Epilogue

“Can you hold him for a minute?” she asks.

“Come here, big guy,” Pincho says, lifting the chubby toddler over his shoulder.

They have been promised the ceremony will be short, and she fed Nathaniel as soon as they were inside the President’s Residence, but the president is tied up with a visiting dignitary and everything has been delayed. Nathaniel is growing restless.

Vivi may be the only person in the room more interested in the president than the visiting dignitary, for whom a phalanx of photographers stands waiting outside. The spry old president is a contemporary of Teo’s, and she wishes to look into his face from up close, if for no other reason than to see if something there, anything, even the smallest flicker in his eyes, can bring back the tiniest piece of the man she misses so keenly.

She turns to her mother. Before embracing her from behind, she takes in Leah’s careful coif only slightly flattened during the long drive from Haifa to Jerusalem, and the stiff new suit bought for this occasion. Leah is scrutinizing Berlin: Martin, Freddy, the installation her daughter created and the reason they are here today.

Vivi hooks her chin over her mother’s shoulder, snakes her arms around Leah’s middle. At least there is nothing new about her scent, the same perfume she has been wearing for Vivi’s whole life.

“I think I understand the meaning of the KaDeWe department store sign,” Leah says with uncharacteristic equanimity, “but why the video with those old Dutch paintings by … what was his name?”

“Vermeer,” says Vivi softly into her mother’s ear.

“That’s it, Vermeer. So what do they mean?”

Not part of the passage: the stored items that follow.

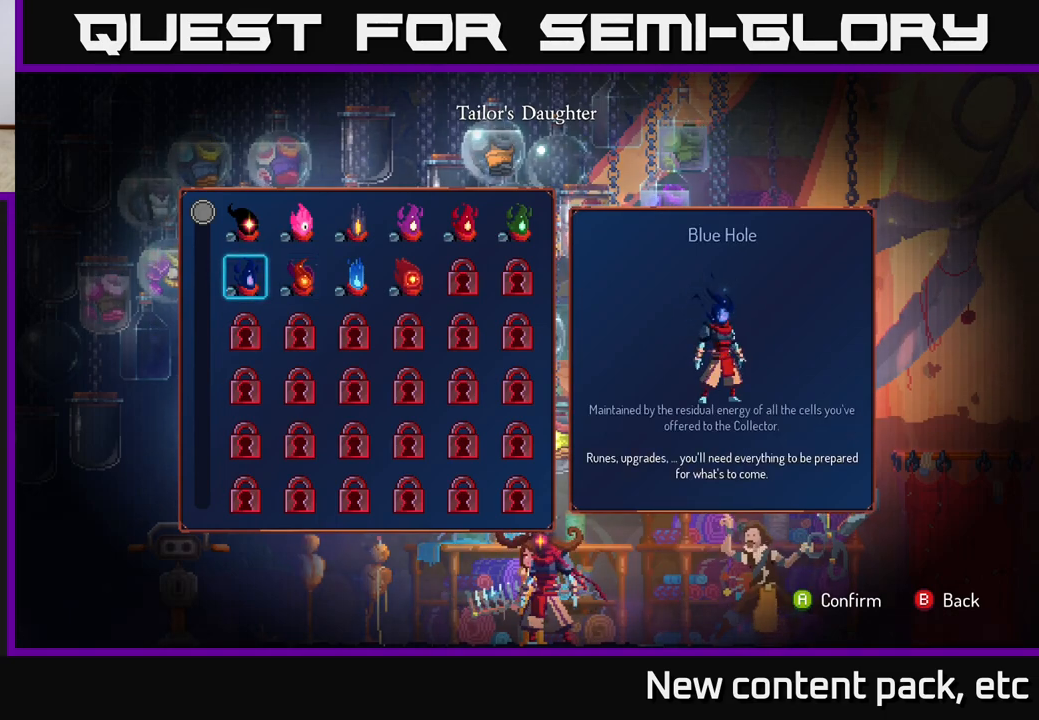
{"buttons": [], "left_stick": "center", "right_stick": "center", "events": []}
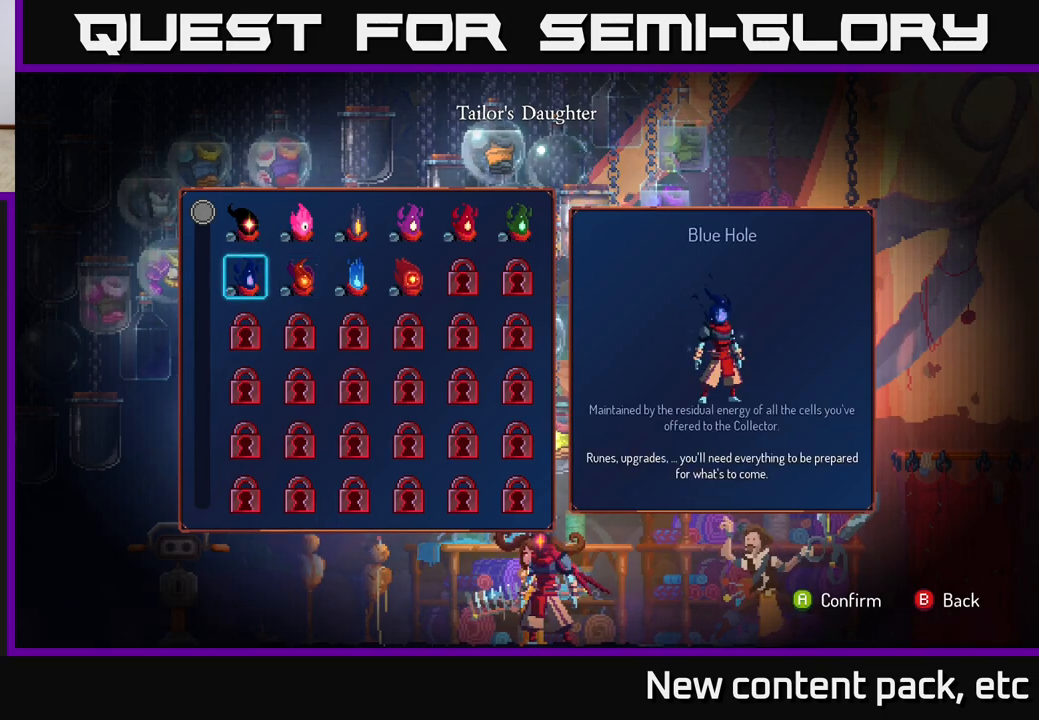
{"buttons": [], "left_stick": "center", "right_stick": "center", "events": []}
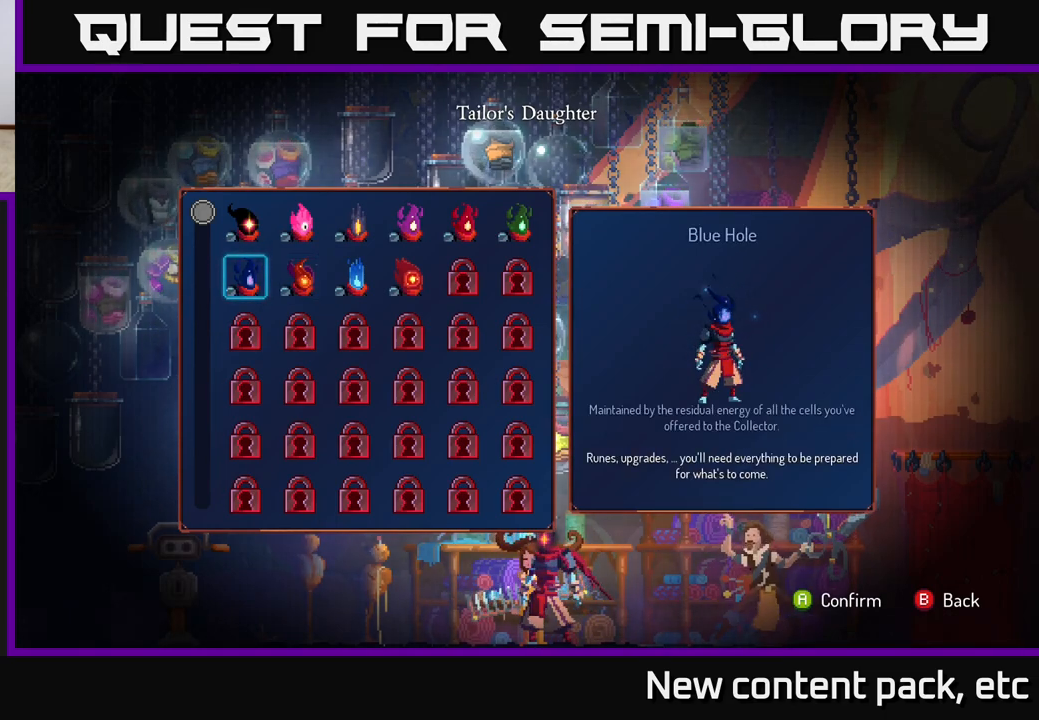
{"buttons": [], "left_stick": "center", "right_stick": "center", "events": []}
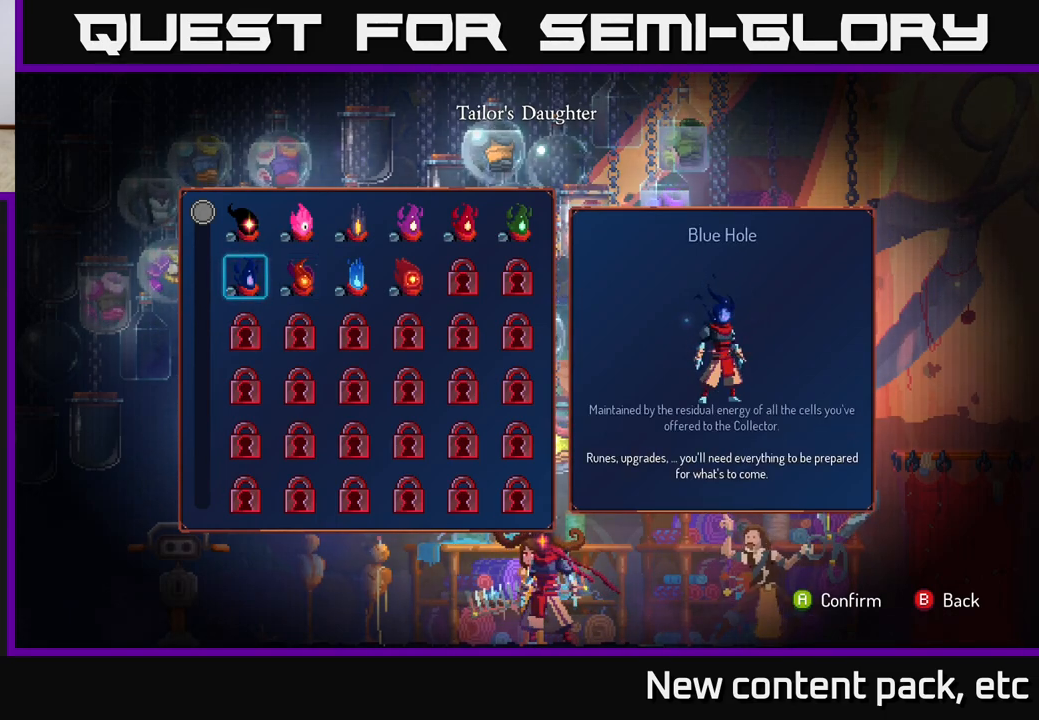
{"buttons": [], "left_stick": "up", "right_stick": "center", "events": [[433, "left_stick", "up"]]}
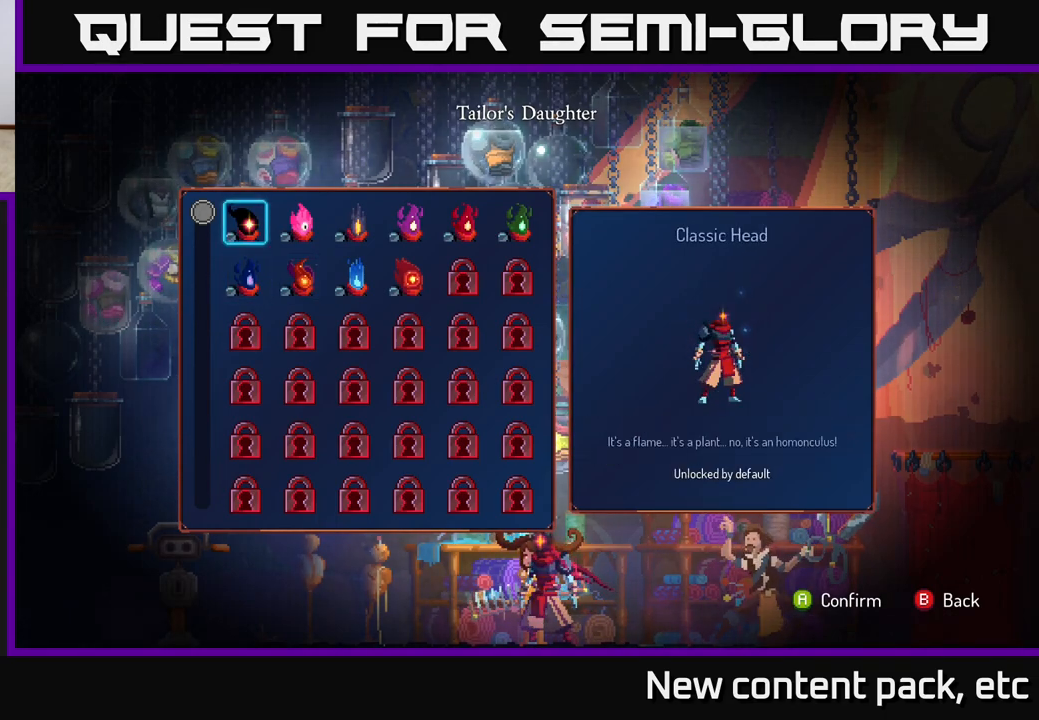
{"buttons": [], "left_stick": "center", "right_stick": "center", "events": [[83, "left_stick", "center"], [133, "left_stick", "right"], [283, "left_stick", "center"], [333, "left_stick", "right"], [483, "left_stick", "center"]]}
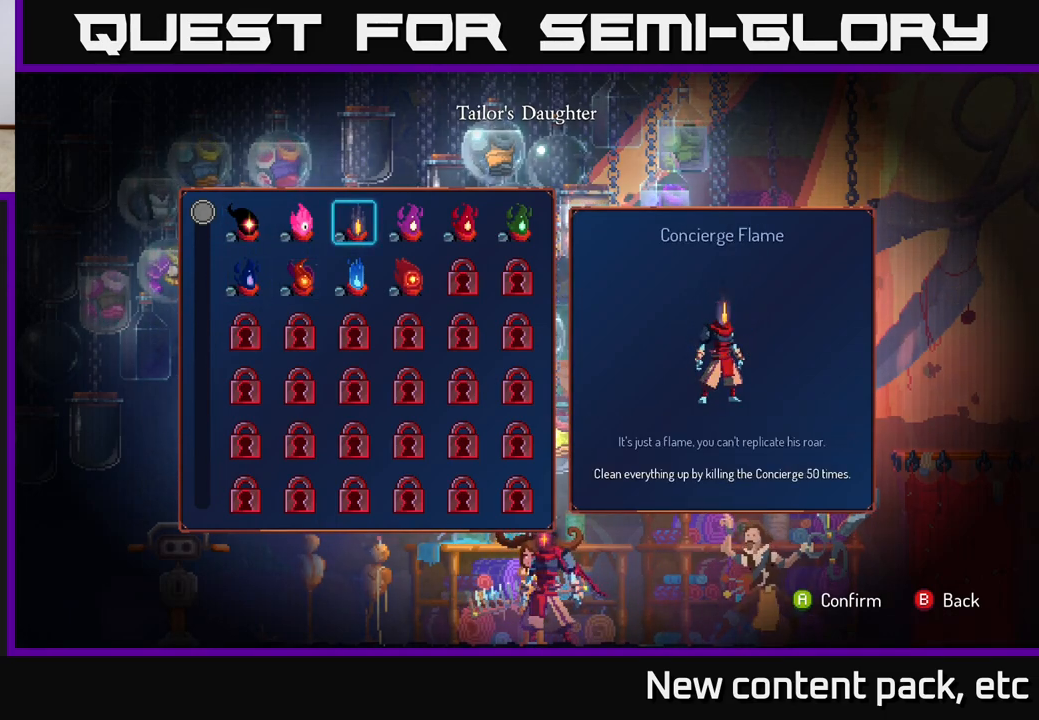
{"buttons": [], "left_stick": "left", "right_stick": "center", "events": [[33, "left_stick", "right"], [167, "left_stick", "center"], [250, "left_stick", "right"], [450, "left_stick", "left"]]}
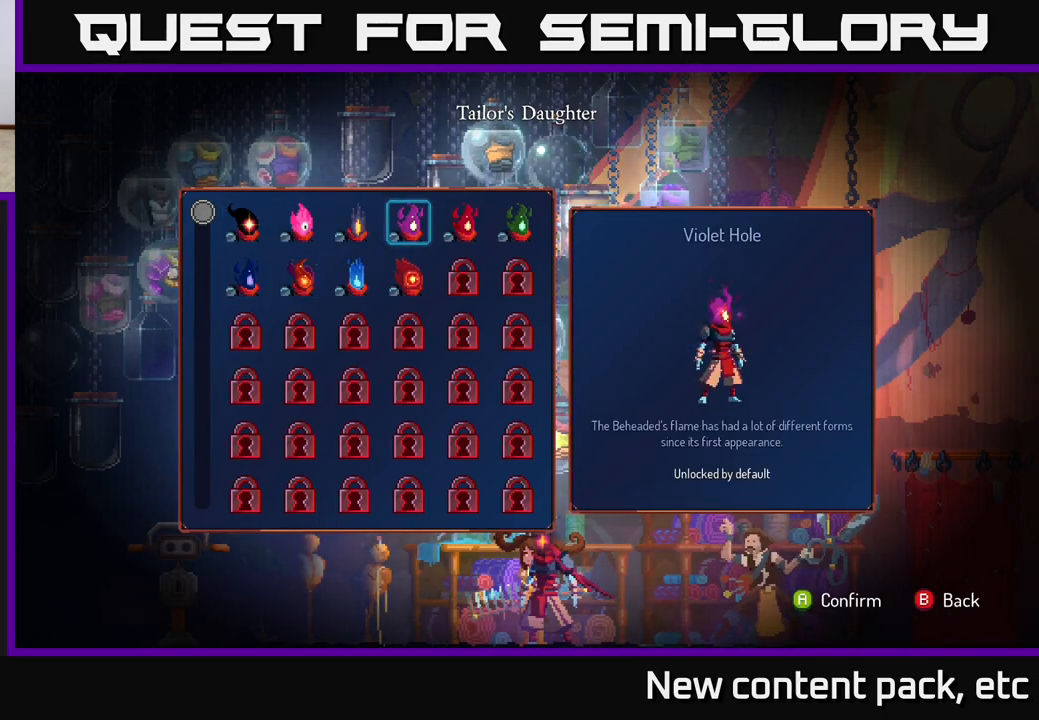
{"buttons": [], "left_stick": "center", "right_stick": "center", "events": [[117, "left_stick", "center"]]}
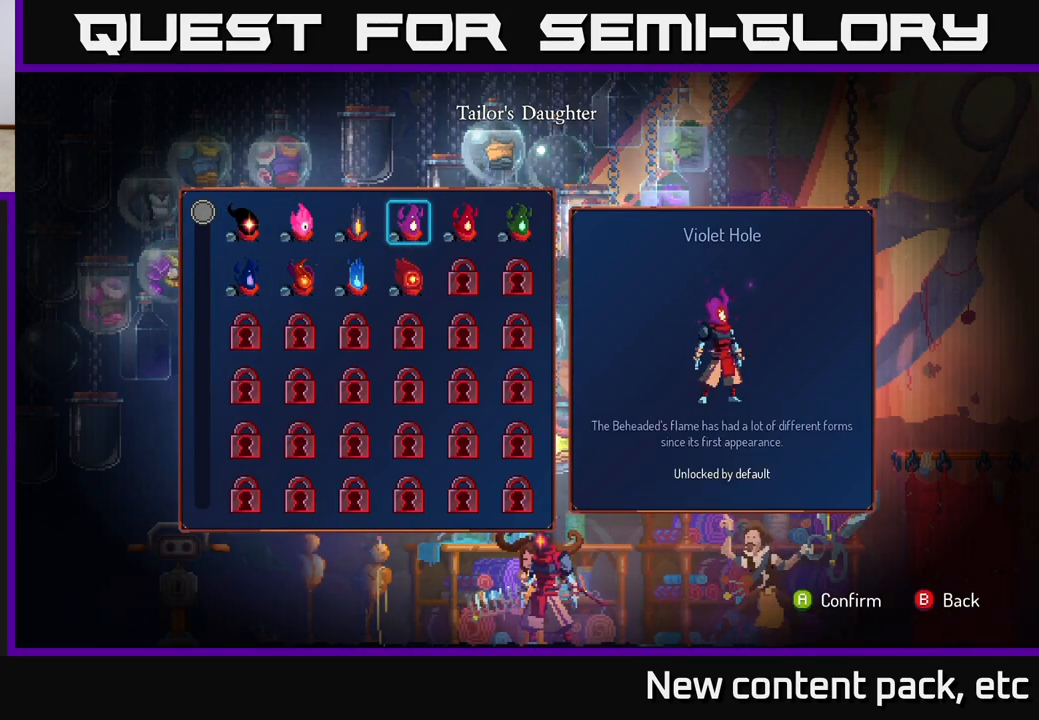
{"buttons": [], "left_stick": "center", "right_stick": "center", "events": [[233, "left_stick", "right"], [383, "left_stick", "center"]]}
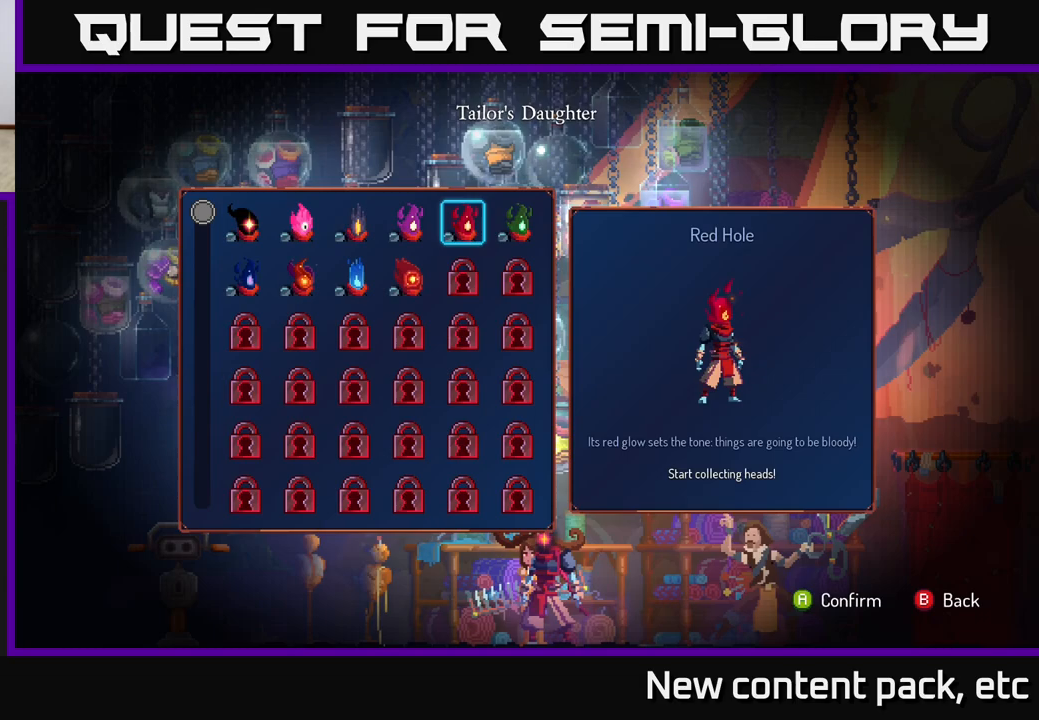
{"buttons": [], "left_stick": "center", "right_stick": "center", "events": []}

Before Vivi can decide whether to answer her mother’s question, a double door at the end of the large reception room opens and the president emerges arm in arm with an impressive middle-aged blonde whom Vivi, and everyone else, recognizes at once. On their way past tables laden with pastries and cold drinks, figs and watermelon, the visiting dignitary stops to coo at Nathaniel as he gurgles blissfully in Pincho’s arms.

“What a beautiful, happy baby you have,” she says in an American accent as flat as the plains from which she hails.

“Thank you,” Vivi answers.

“What’s his name?” the woman asks.

“Nathaniel. It’s Hebrew for ‘a gift from God.’ ”

“Well, he certainly is that, isn’t he? Oh and look, one blue eye and one green. You’re gorgeous, aren’t you, little man!”

The president says, “His mother is about to receive a prize. She’s a very talented artist, you know.”

“You’re a lucky woman,” says the dignitary, her eyes sliding from Nathaniel to Pincho.

“Oh, don’t I know it,” says Vivi, a broad smile settling onto her face.